Required work
Pick the lines holding the string "portal" out of the records and copy them.

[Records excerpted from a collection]
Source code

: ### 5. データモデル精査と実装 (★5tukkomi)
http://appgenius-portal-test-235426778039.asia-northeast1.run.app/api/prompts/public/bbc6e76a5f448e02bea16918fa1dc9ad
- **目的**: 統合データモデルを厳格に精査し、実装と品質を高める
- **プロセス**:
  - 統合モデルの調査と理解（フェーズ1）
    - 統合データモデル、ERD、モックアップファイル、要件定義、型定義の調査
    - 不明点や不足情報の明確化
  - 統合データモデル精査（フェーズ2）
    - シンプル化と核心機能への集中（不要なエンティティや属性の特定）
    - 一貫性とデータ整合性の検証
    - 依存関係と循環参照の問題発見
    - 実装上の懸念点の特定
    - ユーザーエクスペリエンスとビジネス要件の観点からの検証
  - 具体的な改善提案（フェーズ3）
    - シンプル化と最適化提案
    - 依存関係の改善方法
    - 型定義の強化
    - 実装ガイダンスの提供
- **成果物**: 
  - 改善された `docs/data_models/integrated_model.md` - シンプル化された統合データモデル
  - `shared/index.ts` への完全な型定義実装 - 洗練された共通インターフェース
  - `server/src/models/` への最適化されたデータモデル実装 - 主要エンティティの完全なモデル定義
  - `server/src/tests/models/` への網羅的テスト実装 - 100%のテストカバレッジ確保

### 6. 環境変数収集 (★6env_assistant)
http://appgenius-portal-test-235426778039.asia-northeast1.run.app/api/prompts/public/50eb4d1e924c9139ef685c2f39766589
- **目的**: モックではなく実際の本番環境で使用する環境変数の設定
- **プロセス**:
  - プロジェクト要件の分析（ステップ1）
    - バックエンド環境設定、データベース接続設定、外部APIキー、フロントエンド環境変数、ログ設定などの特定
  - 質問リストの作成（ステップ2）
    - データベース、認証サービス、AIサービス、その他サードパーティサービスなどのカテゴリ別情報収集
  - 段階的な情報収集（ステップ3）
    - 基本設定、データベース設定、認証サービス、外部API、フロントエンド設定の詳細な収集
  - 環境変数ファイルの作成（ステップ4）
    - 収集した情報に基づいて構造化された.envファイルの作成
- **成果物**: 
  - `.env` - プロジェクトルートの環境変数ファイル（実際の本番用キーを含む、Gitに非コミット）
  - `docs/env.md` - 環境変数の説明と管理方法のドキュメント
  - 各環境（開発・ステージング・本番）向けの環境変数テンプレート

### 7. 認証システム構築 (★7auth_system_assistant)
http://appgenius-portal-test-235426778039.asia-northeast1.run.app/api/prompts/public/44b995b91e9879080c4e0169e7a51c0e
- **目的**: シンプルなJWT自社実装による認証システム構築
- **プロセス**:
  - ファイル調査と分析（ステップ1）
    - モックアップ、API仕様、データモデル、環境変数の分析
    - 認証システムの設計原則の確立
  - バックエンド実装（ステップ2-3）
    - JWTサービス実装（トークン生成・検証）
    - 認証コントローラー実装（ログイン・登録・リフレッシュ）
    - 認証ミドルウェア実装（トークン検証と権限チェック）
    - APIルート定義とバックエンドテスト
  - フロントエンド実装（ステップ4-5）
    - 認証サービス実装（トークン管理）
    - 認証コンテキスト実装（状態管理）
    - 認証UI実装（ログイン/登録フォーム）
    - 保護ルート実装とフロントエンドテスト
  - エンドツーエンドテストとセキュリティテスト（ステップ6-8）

Task result
http://appgenius-portal-test-235426778039.asia-northeast1.run.app/api/prompts/public/bbc6e76a5f448e02bea16918fa1dc9ad
http://appgenius-portal-test-235426778039.asia-northeast1.run.app/api/prompts/public/50eb4d1e924c9139ef685c2f39766589
http://appgenius-portal-test-235426778039.asia-northeast1.run.app/api/prompts/public/44b995b91e9879080c4e0169e7a51c0e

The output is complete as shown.